Wie steht es um die praktische Handhabbarkeit?
Der vom Patienten beizubringende sechsstellige PIN-Code ist für ältere Menschen eine Zumutung. In den Versuchspraxen zeigte sich ein großer Teil von ihnen völlig überfordert: Der erhoffte Sicherheitsaspekt wurde im Übrigen dadurch unterlaufen, dass die Nummer schriftlich aufgezeichnet wurde.
Ist diese nun eingeführte abgespeckte Version möglicherweise ein Ausstieg auf Raten?
Am vernünftigsten wäre es in der Tat, dieses Konzept, so wie es ist, zu beerdigen. Ich befürchte aber eher eine Salamitaktik. Man wird sagen: "Wir haben diese Karte in verschiedenen Gebieten in der und der Ausbaustufe eingeführt, jetzt müssen wir den nächsten Schritt auch noch machen."

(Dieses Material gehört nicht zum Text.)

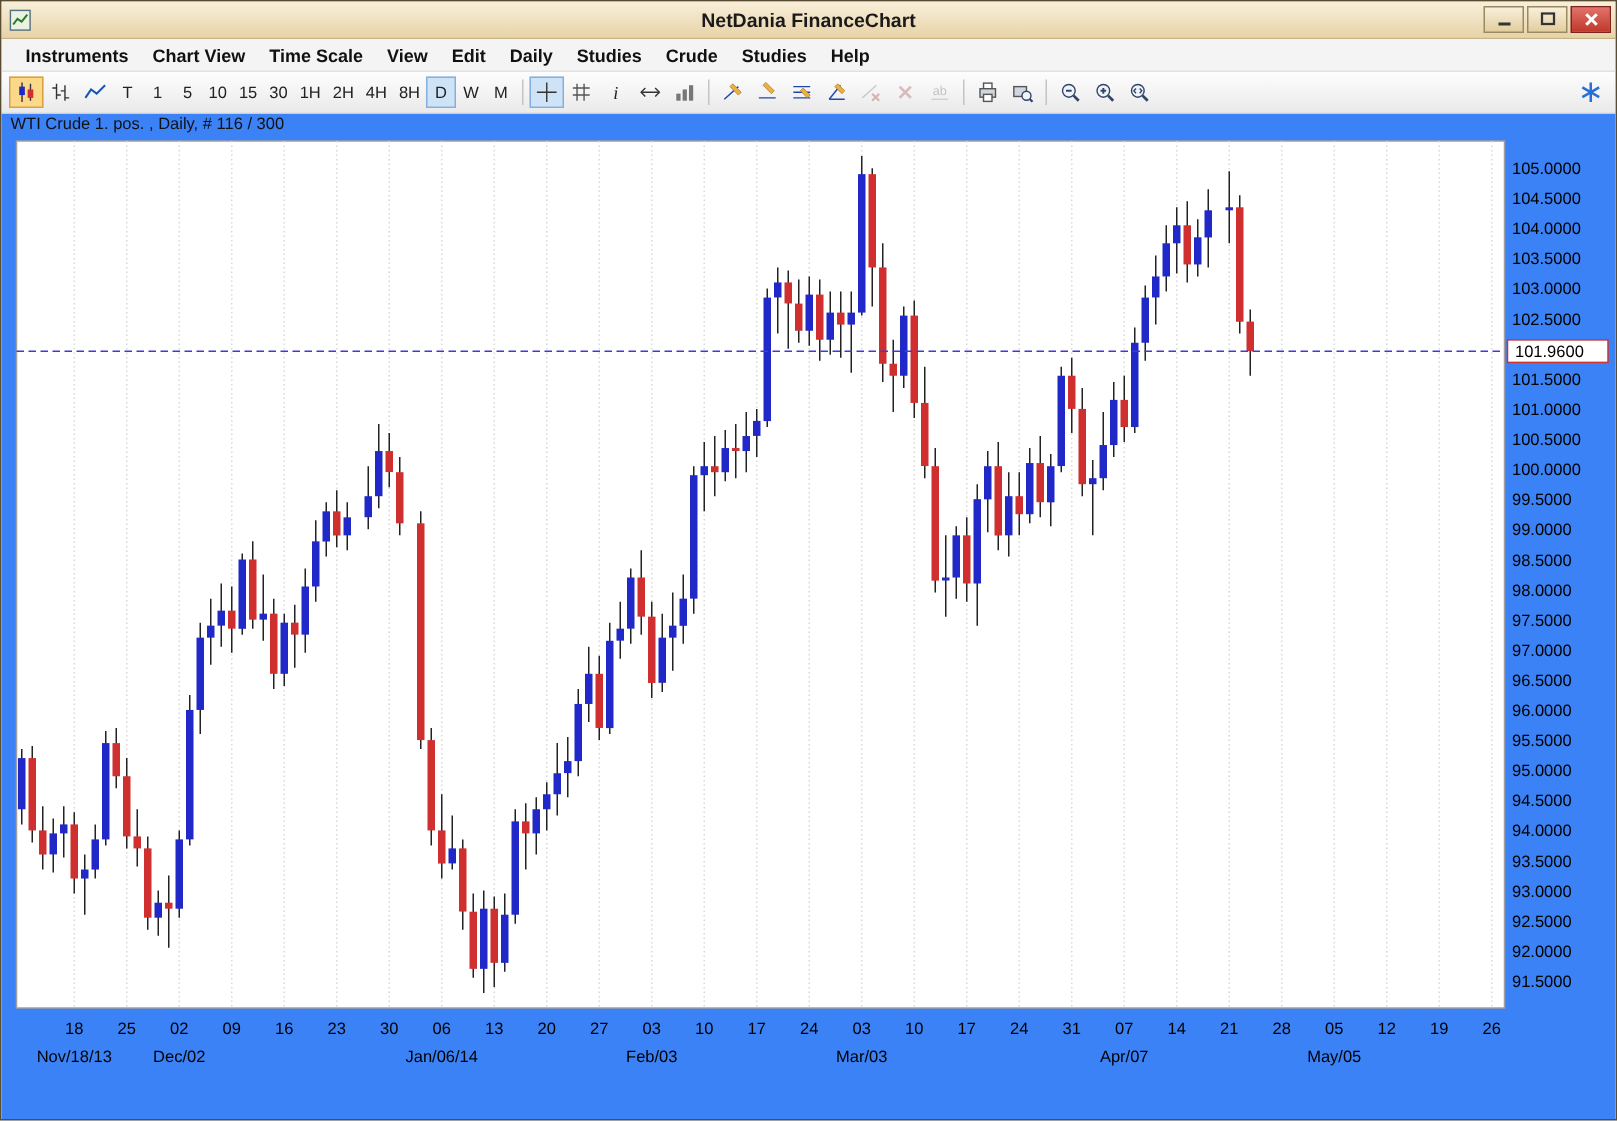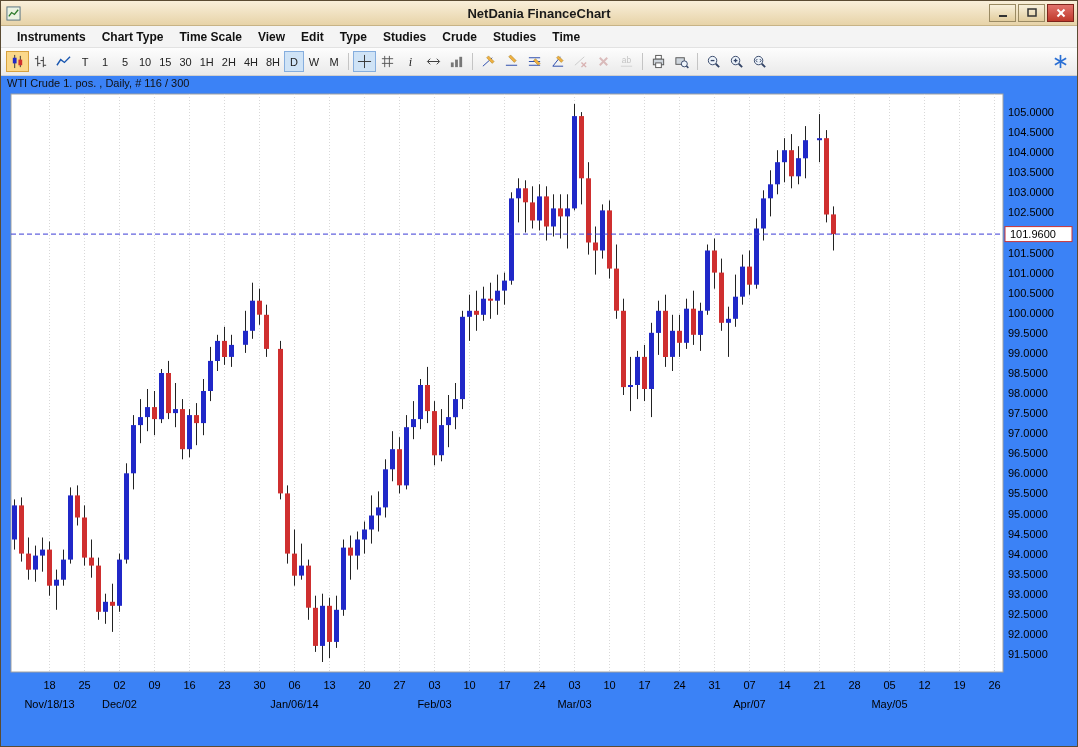--- a/index.html
+++ b/index.html
@@ -90,7 +90,7 @@
 
   <div class="menubar" id="menubar">
       <span class="menu-item">Instruments</span>
-      <span class="menu-item">Chart Type</span>
+      <span class="menu-item">Chart View</span>
       <span class="menu-item">Time Scale</span>
       <span class="menu-item">View</span>
       <span class="menu-item">Edit</span>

Engagement für den Verbraucher
Wissenschaftler Christoph Fasel, Jahrgang 1957, ist stellvertretender Vorsitzender der Verbraucherkommission Baden-Württemberg. Bis 2011 war er Professor für Medien und Kommunikationsmanagement an der SRH Hochschule Calw. Zuvor war er Leiter der Henri-Nannen-Journalistenschule in Hamburg. Sein Schwerpunkt liegt auf Forschungsfragen der Verbraucherkommunikation.
Autor Fasel stand drei Jahre lang als Chefredakteur der deutschen Ausgabe von "Reader's Digest" vor. Er ist Autor und Herausgeber verschiedener verbraucherjournalistischer Grundlagenwerke - so etwa zusammen mit Wolf Schneider "Wie man die Welt rettet und sich dabei amüsiert" oder "Nutzwertjournalismus".